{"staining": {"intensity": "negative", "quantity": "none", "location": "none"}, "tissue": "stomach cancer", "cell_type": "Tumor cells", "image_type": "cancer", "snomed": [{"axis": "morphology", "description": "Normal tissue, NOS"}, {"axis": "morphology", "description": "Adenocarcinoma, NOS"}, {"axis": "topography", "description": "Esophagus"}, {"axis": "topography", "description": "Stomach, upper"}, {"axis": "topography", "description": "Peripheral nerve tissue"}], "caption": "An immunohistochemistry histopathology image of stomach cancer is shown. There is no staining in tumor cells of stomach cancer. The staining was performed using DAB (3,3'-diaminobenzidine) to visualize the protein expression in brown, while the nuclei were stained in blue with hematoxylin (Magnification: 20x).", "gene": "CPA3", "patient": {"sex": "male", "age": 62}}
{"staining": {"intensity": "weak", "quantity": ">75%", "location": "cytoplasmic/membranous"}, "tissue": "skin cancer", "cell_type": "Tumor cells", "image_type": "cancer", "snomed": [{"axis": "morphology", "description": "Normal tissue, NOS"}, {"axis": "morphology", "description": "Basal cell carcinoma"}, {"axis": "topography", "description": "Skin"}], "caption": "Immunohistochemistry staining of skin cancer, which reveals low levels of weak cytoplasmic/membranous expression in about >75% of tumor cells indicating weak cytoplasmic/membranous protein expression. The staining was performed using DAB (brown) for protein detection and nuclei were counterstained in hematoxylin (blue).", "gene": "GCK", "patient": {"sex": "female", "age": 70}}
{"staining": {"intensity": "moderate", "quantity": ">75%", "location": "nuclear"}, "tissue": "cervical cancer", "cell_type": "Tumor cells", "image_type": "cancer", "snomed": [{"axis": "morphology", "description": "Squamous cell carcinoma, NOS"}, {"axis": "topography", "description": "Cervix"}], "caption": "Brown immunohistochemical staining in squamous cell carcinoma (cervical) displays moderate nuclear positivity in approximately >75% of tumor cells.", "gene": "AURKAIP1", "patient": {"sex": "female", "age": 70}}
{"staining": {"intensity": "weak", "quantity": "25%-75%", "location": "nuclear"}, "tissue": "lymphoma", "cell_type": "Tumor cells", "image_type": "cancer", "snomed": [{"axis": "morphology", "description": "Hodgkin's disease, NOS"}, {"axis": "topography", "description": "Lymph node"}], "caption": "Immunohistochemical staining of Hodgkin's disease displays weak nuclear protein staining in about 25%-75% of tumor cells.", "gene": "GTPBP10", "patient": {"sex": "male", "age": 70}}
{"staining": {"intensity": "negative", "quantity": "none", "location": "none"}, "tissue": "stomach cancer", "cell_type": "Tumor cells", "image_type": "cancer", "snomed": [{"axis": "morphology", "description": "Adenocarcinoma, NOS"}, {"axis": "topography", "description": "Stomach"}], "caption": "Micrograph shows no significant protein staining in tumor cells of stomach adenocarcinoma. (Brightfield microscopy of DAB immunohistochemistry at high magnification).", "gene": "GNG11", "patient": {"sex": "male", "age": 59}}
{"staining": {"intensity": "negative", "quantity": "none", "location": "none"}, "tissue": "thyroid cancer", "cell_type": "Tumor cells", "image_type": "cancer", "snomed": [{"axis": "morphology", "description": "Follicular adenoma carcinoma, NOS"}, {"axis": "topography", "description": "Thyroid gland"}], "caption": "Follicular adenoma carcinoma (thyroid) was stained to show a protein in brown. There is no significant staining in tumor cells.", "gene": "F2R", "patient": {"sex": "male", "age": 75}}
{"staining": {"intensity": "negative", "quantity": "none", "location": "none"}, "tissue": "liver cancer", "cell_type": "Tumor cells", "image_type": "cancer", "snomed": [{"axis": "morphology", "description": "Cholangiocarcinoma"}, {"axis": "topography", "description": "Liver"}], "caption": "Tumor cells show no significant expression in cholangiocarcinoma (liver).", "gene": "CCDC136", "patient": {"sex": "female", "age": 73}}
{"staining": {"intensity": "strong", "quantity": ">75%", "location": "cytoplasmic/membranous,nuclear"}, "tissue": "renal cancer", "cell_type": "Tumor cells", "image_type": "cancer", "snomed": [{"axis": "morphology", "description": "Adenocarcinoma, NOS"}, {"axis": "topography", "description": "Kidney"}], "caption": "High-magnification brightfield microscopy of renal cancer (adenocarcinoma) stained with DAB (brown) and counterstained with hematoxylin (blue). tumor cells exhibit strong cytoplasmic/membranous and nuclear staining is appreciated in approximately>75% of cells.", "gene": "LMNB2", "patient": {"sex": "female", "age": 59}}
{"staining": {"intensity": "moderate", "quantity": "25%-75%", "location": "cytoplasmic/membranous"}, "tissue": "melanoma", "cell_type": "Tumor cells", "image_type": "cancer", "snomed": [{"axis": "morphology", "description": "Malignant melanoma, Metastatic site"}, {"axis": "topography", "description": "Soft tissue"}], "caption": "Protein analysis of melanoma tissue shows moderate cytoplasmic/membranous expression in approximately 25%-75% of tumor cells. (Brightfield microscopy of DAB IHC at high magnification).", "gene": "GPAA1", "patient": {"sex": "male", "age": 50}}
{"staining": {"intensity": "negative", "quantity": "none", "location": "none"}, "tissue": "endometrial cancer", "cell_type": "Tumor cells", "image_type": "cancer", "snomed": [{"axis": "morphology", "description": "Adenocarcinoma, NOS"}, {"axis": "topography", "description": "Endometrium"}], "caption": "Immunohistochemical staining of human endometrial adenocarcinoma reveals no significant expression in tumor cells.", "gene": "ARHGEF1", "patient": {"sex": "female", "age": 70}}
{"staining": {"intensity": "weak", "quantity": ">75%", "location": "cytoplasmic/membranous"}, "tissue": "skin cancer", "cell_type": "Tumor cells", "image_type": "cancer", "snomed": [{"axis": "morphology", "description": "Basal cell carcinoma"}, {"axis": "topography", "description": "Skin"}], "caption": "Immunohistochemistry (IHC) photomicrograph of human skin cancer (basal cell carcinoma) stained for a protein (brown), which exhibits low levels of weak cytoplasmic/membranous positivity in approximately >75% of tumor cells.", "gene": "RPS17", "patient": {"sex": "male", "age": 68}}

# # # # # # #

▶ _Task statement_: Return all data verbatim.

▶ _Written response_:
{"staining": {"intensity": "negative", "quantity": "none", "location": "none"}, "tissue": "stomach cancer", "cell_type": "Tumor cells", "image_type": "cancer", "snomed": [{"axis": "morphology", "description": "Normal tissue, NOS"}, {"axis": "morphology", "description": "Adenocarcinoma, NOS"}, {"axis": "topography", "description": "Esophagus"}, {"axis": "topography", "description": "Stomach, upper"}, {"axis": "topography", "description": "Peripheral nerve tissue"}], "caption": "An immunohistochemistry histopathology image of stomach cancer is shown. There is no staining in tumor cells of stomach cancer. The staining was performed using DAB (3,3'-diaminobenzidine) to visualize the protein expression in brown, while the nuclei were stained in blue with hematoxylin (Magnification: 20x).", "gene": "CPA3", "patient": {"sex": "male", "age": 62}}
{"staining": {"intensity": "weak", "quantity": ">75%", "location": "cytoplasmic/membranous"}, "tissue": "skin cancer", "cell_type": "Tumor cells", "image_type": "cancer", "snomed": [{"axis": "morphology", "description": "Normal tissue, NOS"}, {"axis": "morphology", "description": "Basal cell carcinoma"}, {"axis": "topography", "description": "Skin"}], "caption": "Immunohistochemistry staining of skin cancer, which reveals low levels of weak cytoplasmic/membranous expression in about >75% of tumor cells indicating weak cytoplasmic/membranous protein expression. The staining was performed using DAB (brown) for protein detection and nuclei were counterstained in hematoxylin (blue).", "gene": "GCK", "patient": {"sex": "female", "age": 70}}
{"staining": {"intensity": "moderate", "quantity": ">75%", "location": "nuclear"}, "tissue": "cervical cancer", "cell_type": "Tumor cells", "image_type": "cancer", "snomed": [{"axis": "morphology", "description": "Squamous cell carcinoma, NOS"}, {"axis": "topography", "description": "Cervix"}], "caption": "Brown immunohistochemical staining in squamous cell carcinoma (cervical) displays moderate nuclear positivity in approximately >75% of tumor cells.", "gene": "AURKAIP1", "patient": {"sex": "female", "age": 70}}
{"staining": {"intensity": "weak", "quantity": "25%-75%", "location": "nuclear"}, "tissue": "lymphoma", "cell_type": "Tumor cells", "image_type": "cancer", "snomed": [{"axis": "morphology", "description": "Hodgkin's disease, NOS"}, {"axis": "topography", "description": "Lymph node"}], "caption": "Immunohistochemical staining of Hodgkin's disease displays weak nuclear protein staining in about 25%-75% of tumor cells.", "gene": "GTPBP10", "patient": {"sex": "male", "age": 70}}
{"staining": {"intensity": "negative", "quantity": "none", "location": "none"}, "tissue": "stomach cancer", "cell_type": "Tumor cells", "image_type": "cancer", "snomed": [{"axis": "morphology", "description": "Adenocarcinoma, NOS"}, {"axis": "topography", "description": "Stomach"}], "caption": "Micrograph shows no significant protein staining in tumor cells of stomach adenocarcinoma. (Brightfield microscopy of DAB immunohistochemistry at high magnification).", "gene": "GNG11", "patient": {"sex": "male", "age": 59}}
{"staining": {"intensity": "negative", "quantity": "none", "location": "none"}, "tissue": "thyroid cancer", "cell_type": "Tumor cells", "image_type": "cancer", "snomed": [{"axis": "morphology", "description": "Follicular adenoma carcinoma, NOS"}, {"axis": "topography", "description": "Thyroid gland"}], "caption": "Follicular adenoma carcinoma (thyroid) was stained to show a protein in brown. There is no significant staining in tumor cells.", "gene": "F2R", "patient": {"sex": "male", "age": 75}}
{"staining": {"intensity": "negative", "quantity": "none", "location": "none"}, "tissue": "liver cancer", "cell_type": "Tumor cells", "image_type": "cancer", "snomed": [{"axis": "morphology", "description": "Cholangiocarcinoma"}, {"axis": "topography", "description": "Liver"}], "caption": "Tumor cells show no significant expression in cholangiocarcinoma (liver).", "gene": "CCDC136", "patient": {"sex": "female", "age": 73}}
{"staining": {"intensity": "strong", "quantity": ">75%", "location": "cytoplasmic/membranous,nuclear"}, "tissue": "renal cancer", "cell_type": "Tumor cells", "image_type": "cancer", "snomed": [{"axis": "morphology", "description": "Adenocarcinoma, NOS"}, {"axis": "topography", "description": "Kidney"}], "caption": "High-magnification brightfield microscopy of renal cancer (adenocarcinoma) stained with DAB (brown) and counterstained with hematoxylin (blue). tumor cells exhibit strong cytoplasmic/membranous and nuclear staining is appreciated in approximately>75% of cells.", "gene": "LMNB2", "patient": {"sex": "female", "age": 59}}
{"staining": {"intensity": "moderate", "quantity": "25%-75%", "location": "cytoplasmic/membranous"}, "tissue": "melanoma", "cell_type": "Tumor cells", "image_type": "cancer", "snomed": [{"axis": "morphology", "description": "Malignant melanoma, Metastatic site"}, {"axis": "topography", "description": "Soft tissue"}], "caption": "Protein analysis of melanoma tissue shows moderate cytoplasmic/membranous expression in approximately 25%-75% of tumor cells. (Brightfield microscopy of DAB IHC at high magnification).", "gene": "GPAA1", "patient": {"sex": "male", "age": 50}}
{"staining": {"intensity": "negative", "quantity": "none", "location": "none"}, "tissue": "endometrial cancer", "cell_type": "Tumor cells", "image_type": "cancer", "snomed": [{"axis": "morphology", "description": "Adenocarcinoma, NOS"}, {"axis": "topography", "description": "Endometrium"}], "caption": "Immunohistochemical staining of human endometrial adenocarcinoma reveals no significant expression in tumor cells.", "gene": "ARHGEF1", "patient": {"sex": "female", "age": 70}}
{"staining": {"intensity": "weak", "quantity": ">75%", "location": "cytoplasmic/membranous"}, "tissue": "skin cancer", "cell_type": "Tumor cells", "image_type": "cancer", "snomed": [{"axis": "morphology", "description": "Basal cell carcinoma"}, {"axis": "topography", "description": "Skin"}], "caption": "Immunohistochemistry (IHC) photomicrograph of human skin cancer (basal cell carcinoma) stained for a protein (brown), which exhibits low levels of weak cytoplasmic/membranous positivity in approximately >75% of tumor cells.", "gene": "RPS17", "patient": {"sex": "male", "age": 68}}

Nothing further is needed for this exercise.